ОТРЫВОК ТЕКСТА:

────

|
В их кругу он мог и остаться. Но не остался. Война перекроила его как человека, сделала — после короткого периода сомнений и душевной сумятицы — готовым принять в себя великие лозунги революции, с которыми вышли на просторы русской истории большевики. То была совсем не та революция, какую, захлебываясь в потоках собственного красноречия, призывал жарко любить русского мальчишку «Борью» безвестный ветеран так и не успевшей созреть французской революции. Эта была жесточе, кровавее, суровее и требовательнее, но это была по-настоящему народная великая революция. В ней мало было красивого, но зато были невиданные мощь, размах. Была правда, такая понятная и близкая тем самым крестьянам и рабочим в солдатских бескозырках, которых Борис Лавренев впервые по-настоящему, изнутри и по-братски близко узнал на фронте. И полюбил той самой любовью, какой он навсегда полюбил и их революцию.
Начались годы странствий по фронтам гражданской войны. Было трудно и сложно. Революция вскипала не только невиданным героизмом, но и острейшими противоречиями. Надо было не только сражаться, но и анализировать, очищать зерна от плевел. Уметь снимать мутную пену со стремительно мчавшегося через все преграды потока.

────

ЧТО ТРЕБУЕТСЯ: Пожалуйста, перепишите дословно фрагмент отрывка о Борисе Лавреневе от «Начались годы странствий» до «все преграды потока.».

СОХРАНЁННЫЕ ДАННЫЕ:
────

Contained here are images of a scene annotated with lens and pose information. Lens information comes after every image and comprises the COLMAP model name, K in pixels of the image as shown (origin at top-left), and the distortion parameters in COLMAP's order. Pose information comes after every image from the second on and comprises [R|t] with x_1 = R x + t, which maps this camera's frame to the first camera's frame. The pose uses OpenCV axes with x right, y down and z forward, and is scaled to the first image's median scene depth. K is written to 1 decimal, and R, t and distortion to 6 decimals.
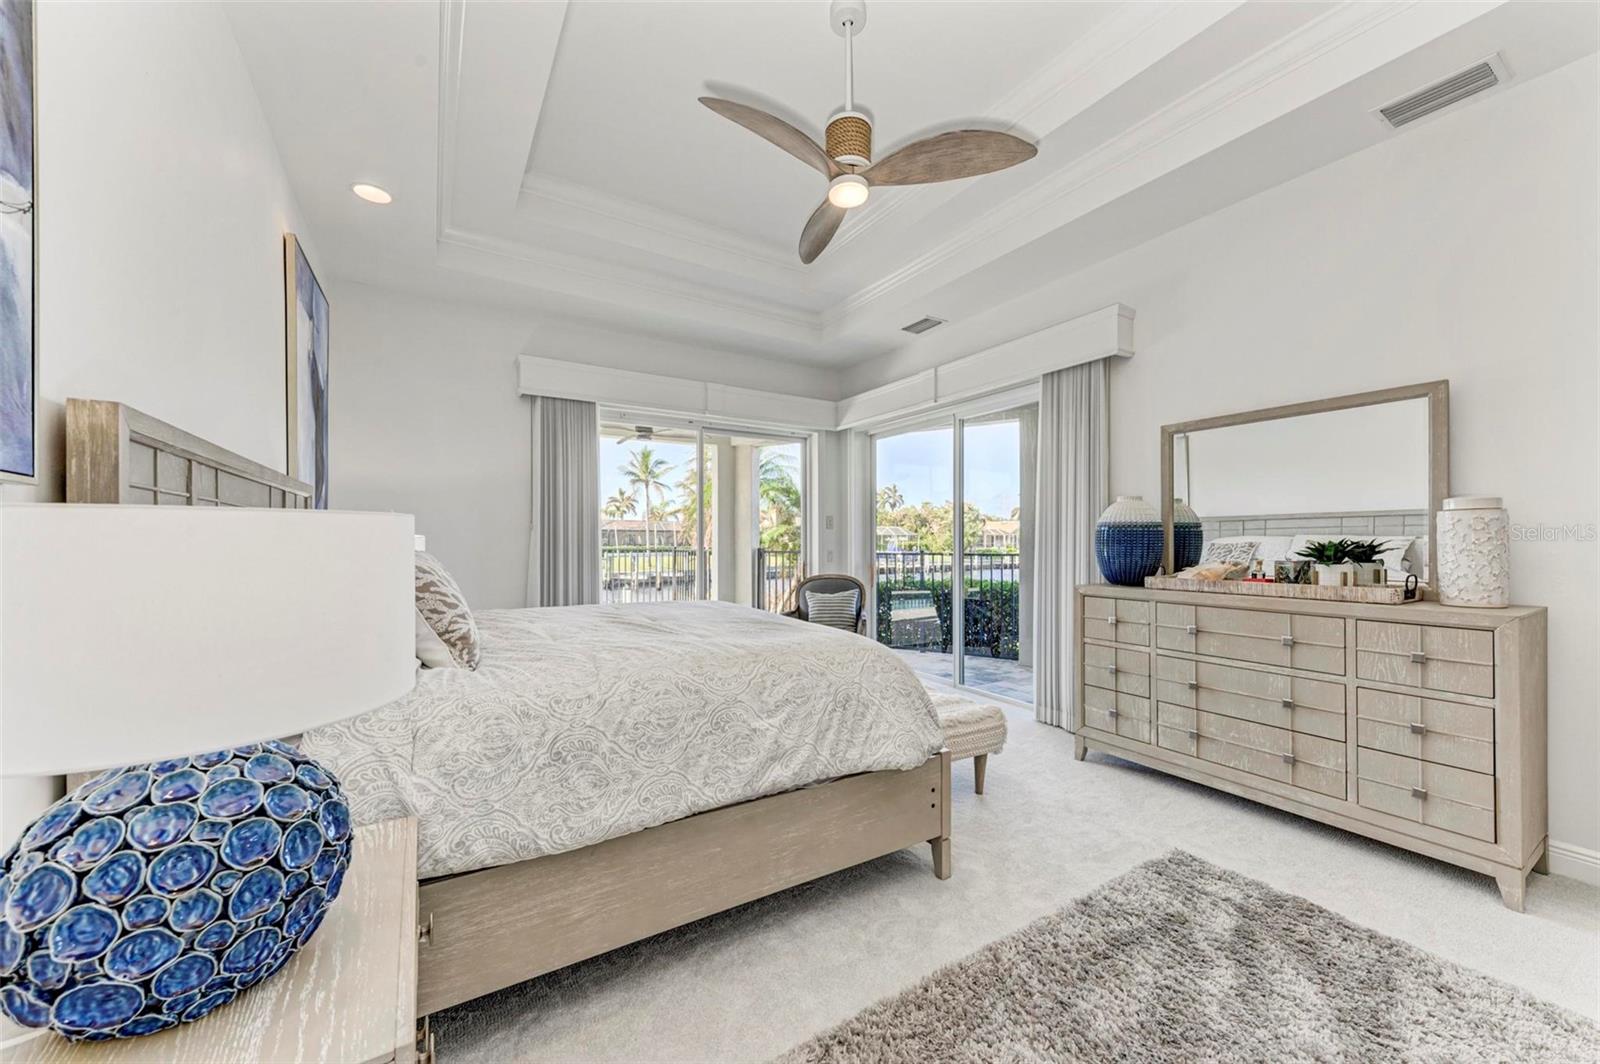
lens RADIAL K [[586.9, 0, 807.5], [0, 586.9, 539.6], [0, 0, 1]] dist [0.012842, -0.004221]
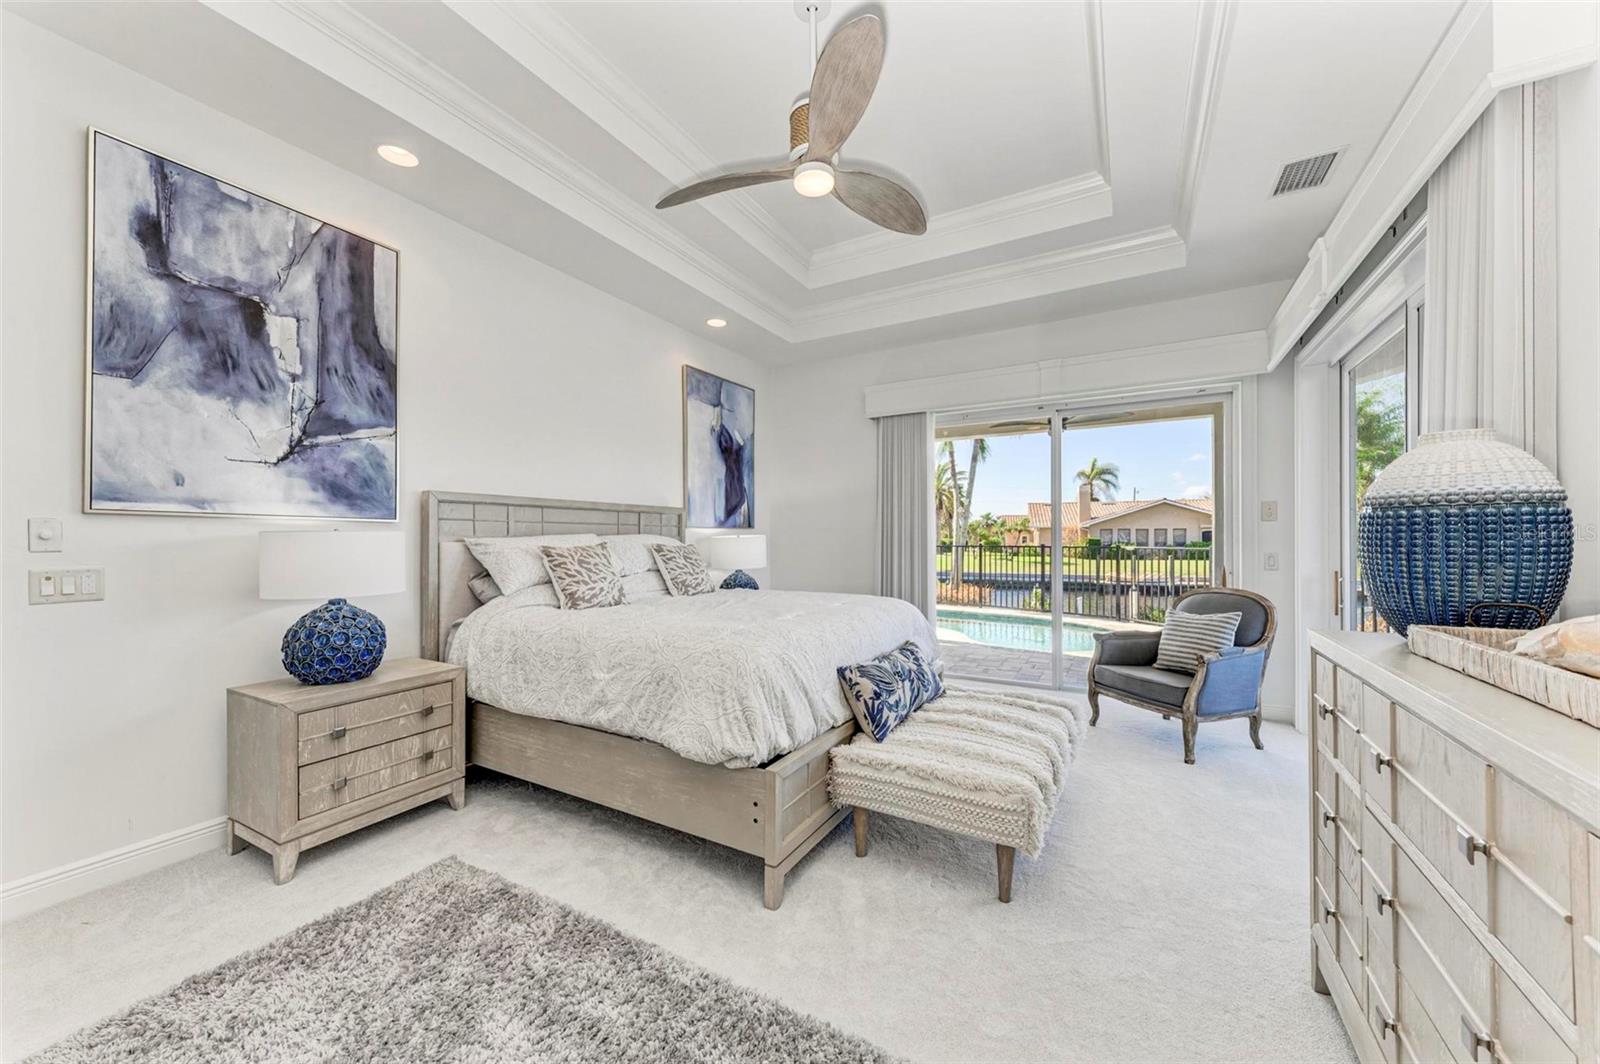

────

ОТВЕТ НА ЗАДАНИЕ:
Начались годы странствий по фронтам гражданской войны. Было трудно и сложно. Революция вскипала не только невиданным героизмом, но и острейшими противоречиями. Надо было не только сражаться, но и анализировать, очищать зерна от плевел. Уметь снимать мутную пену со стремительно мчавшегося через все преграды потока.